**EXCERPTED PASSAGE:**
--- BEGIN ---

Art Or Artifice: Agency And AI Alignment

by Jochen Szangolies

The leader of the Luddites, the (possibly apocryphal) weaver Ned Ludd who is said to have broken two knitting frames in a ‘fit of rage’. Image Credit: Public Domain.

When the Luddites smashed automatic looms in protest, what they saw threatened was their livelihoods: work that had required the attention of a seasoned artisan could now be performed by much lower-skilled workers, making them more easily replaceable and thus without leverage to push back against deteriorating working conditions. Today, many employees find themselves worrying about the prospect of being replaced by AI ‘agents’ capable of both producing and ingesting large volumes of textual data in negligible time.

But the threat of AI is not ‘merely’ that of cheap labor. As depicted in cautionary tales such as The Terminator or Matrix, many perceive the true risk of AI to be that of rising up against its creators to dominate or enslave them. While there might be a bit of transference going on here, certainly there is ample reason for caution in contemplating the creation of an intelligence equal to or greater than our own—especially if it at the same time might lack many of our weaknesses, such as requiring a physical body or being tied to a single location.

--- END ---

[Stored data]
--- BEGIN ---

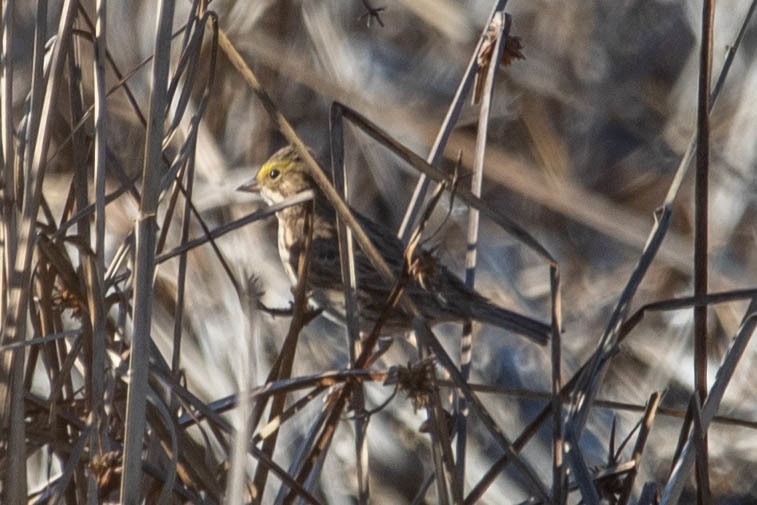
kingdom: Animalia
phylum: Chordata
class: Aves
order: Passeriformes
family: Passerellidae
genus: Passerculus
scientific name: Passerculus sandwichensis
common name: Savannah sparrow
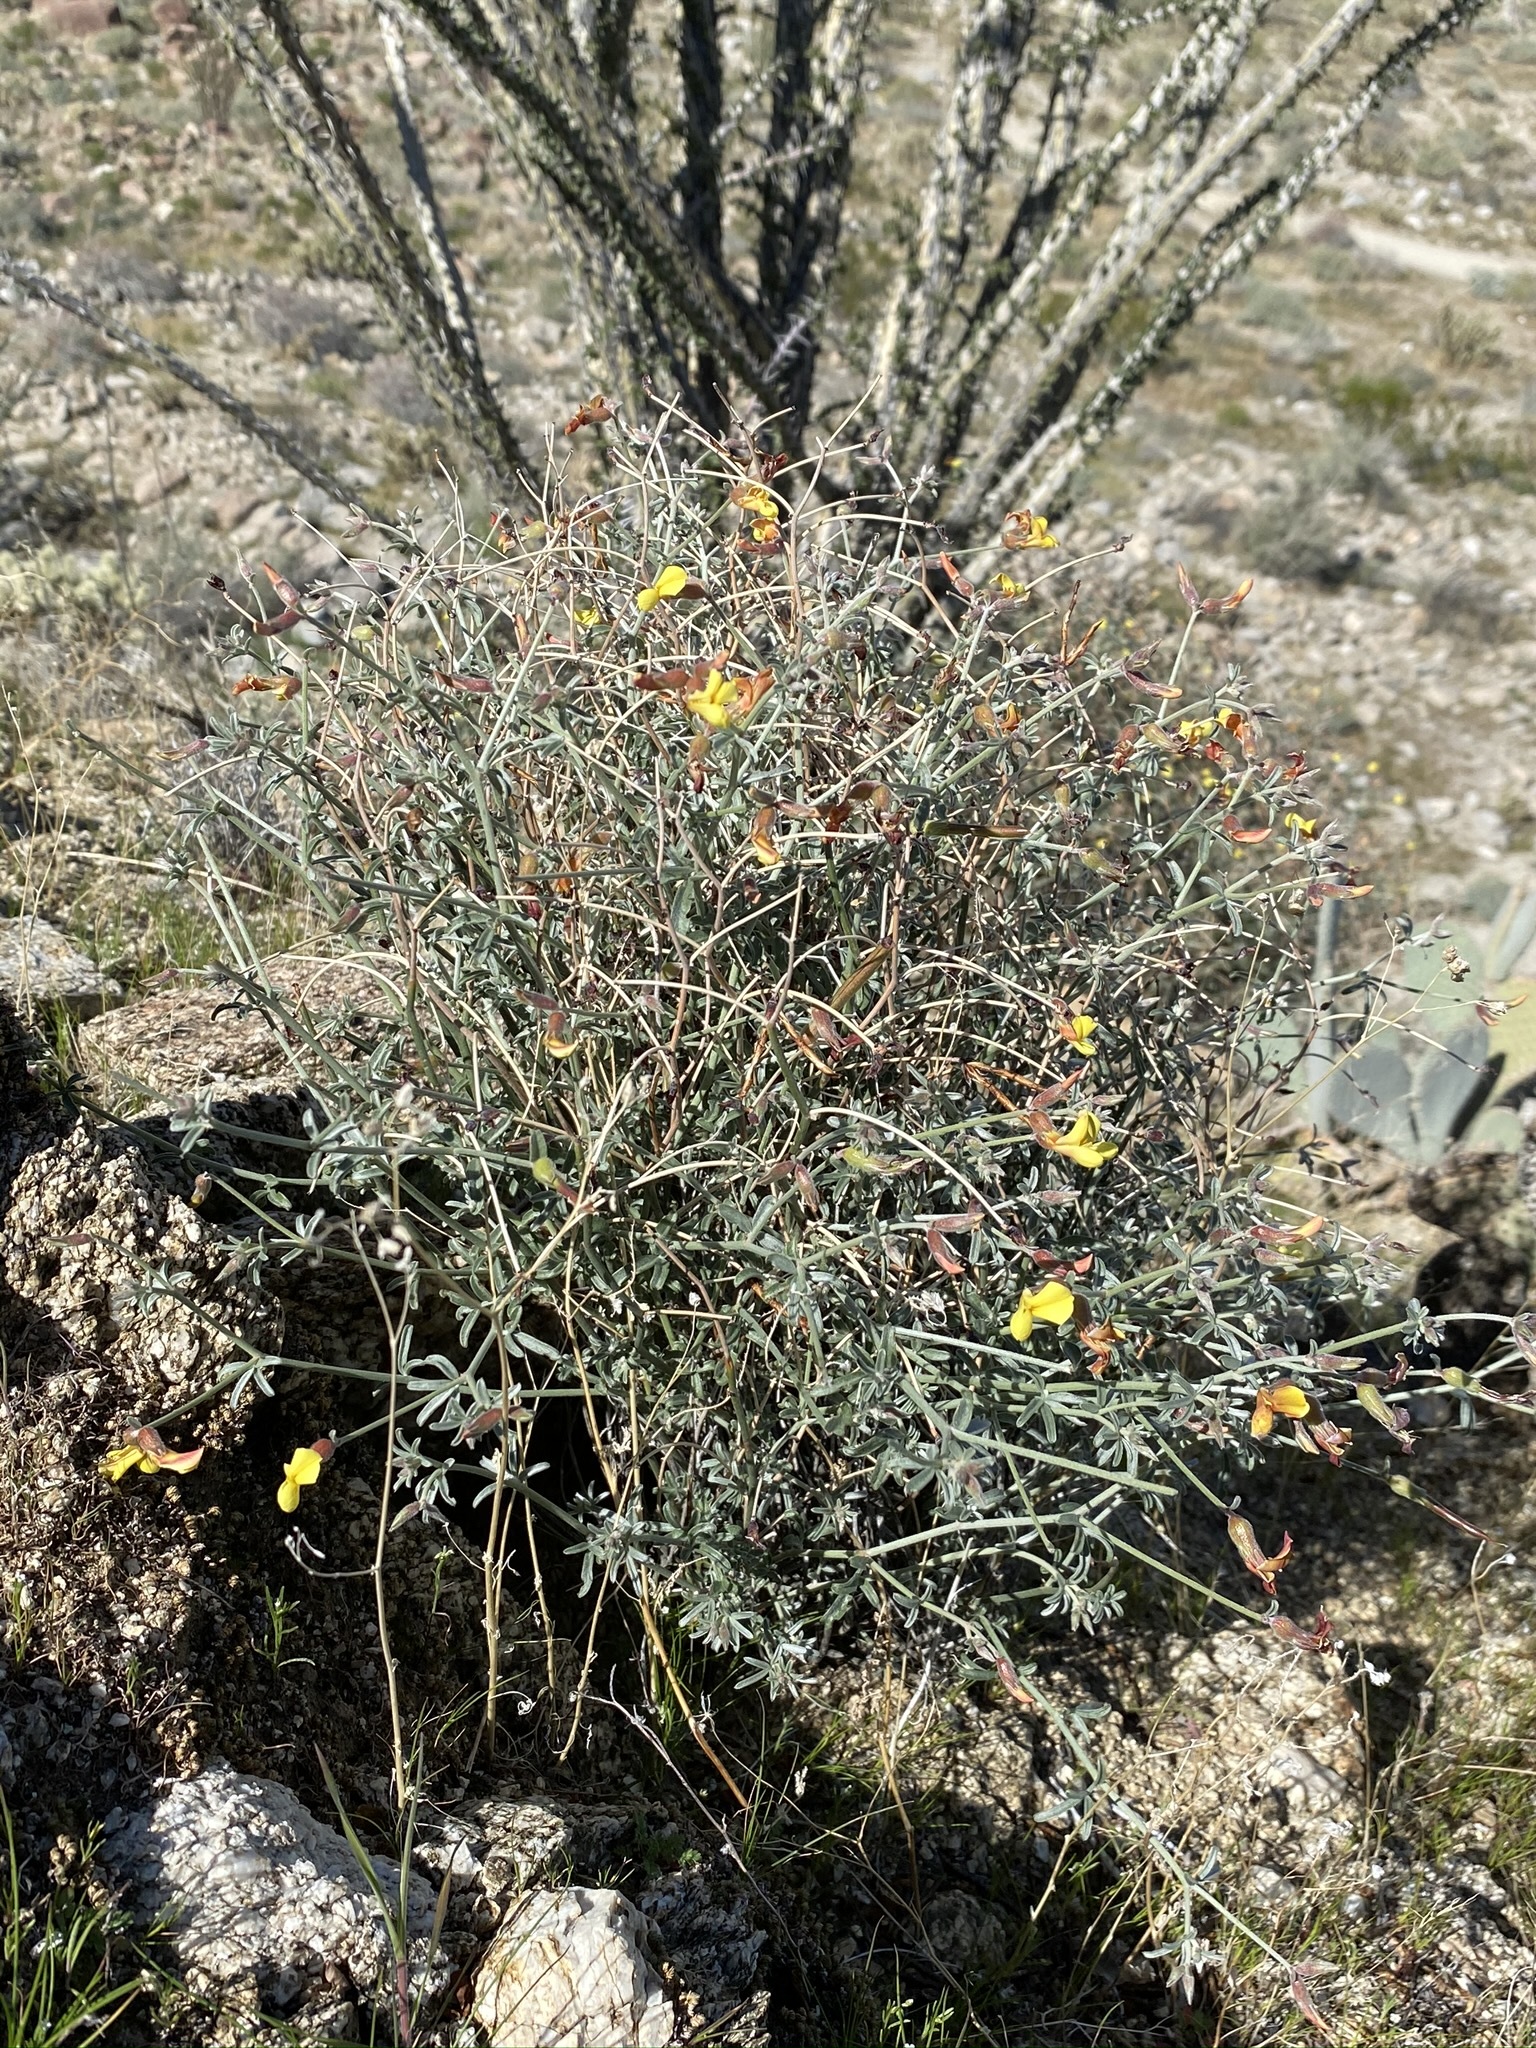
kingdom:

--- END ---

**EXERCISE:** Would you continue the essay on AI alignment, picking up after the sentence that ends "being tied to a single location"?

**FINAL ANSWER:**
Besides these two, there is another, less often remarked upon, threat to what singer-songwriter Nick Cave has called ‘the soul of the world’: art as a means to take human strife and from it craft meaning, focusing instead on the finished end product as commodity. Art is born in the artist’s struggle with the world, and this struggle gives it meaning; the ‘promise’ of generative AI is to leapfrog all of the troublesome uncertainty and strife, leaving us only with the husk of the finished product.

I believe these two issues are deeply connected: to put it bluntly, we will not solve the problem of AI alignment without giving it a soul. The ‘soul’ I am referring to here is not an ethereal substance or animating power, but simply the ability to take creative action in the world, to originate something genuinely creatively novel—true agency, which is something all current AI lacks. Meaningful choice is a precondition to both originating novel works of art and to becoming an authentic moral subject. AI alignment can’t be solved by a fixed code of moral axioms, simply because action is not determined by rational deduction, but is compelled by the affect of actually experiencing a given situation. Let’s try to unpack this.

Once Moore With Feeling

A famous thought experiment due to philosopher and ethicist Peter Singer goes as follows. On your way to work, you encounter a small child, unattended, in danger of drowning in a shallow pond. To you, there is little danger in wading in and saving the child, safe that it would ruin your new Armani shoes. What should you do?

The answer, of course, is clear: the loss of your new shoes is inconsequential in comparison to the loss of a life, so there is no question you should jump in and save them. Singer then has you on the hook: nothing in the moral calculus depends on your physical proximity to the endangered child. And there are endangered children all over the world that you could aid, right now, without any danger, at an expense probably far less than that of a pair of Armani shoes. So why don’t you?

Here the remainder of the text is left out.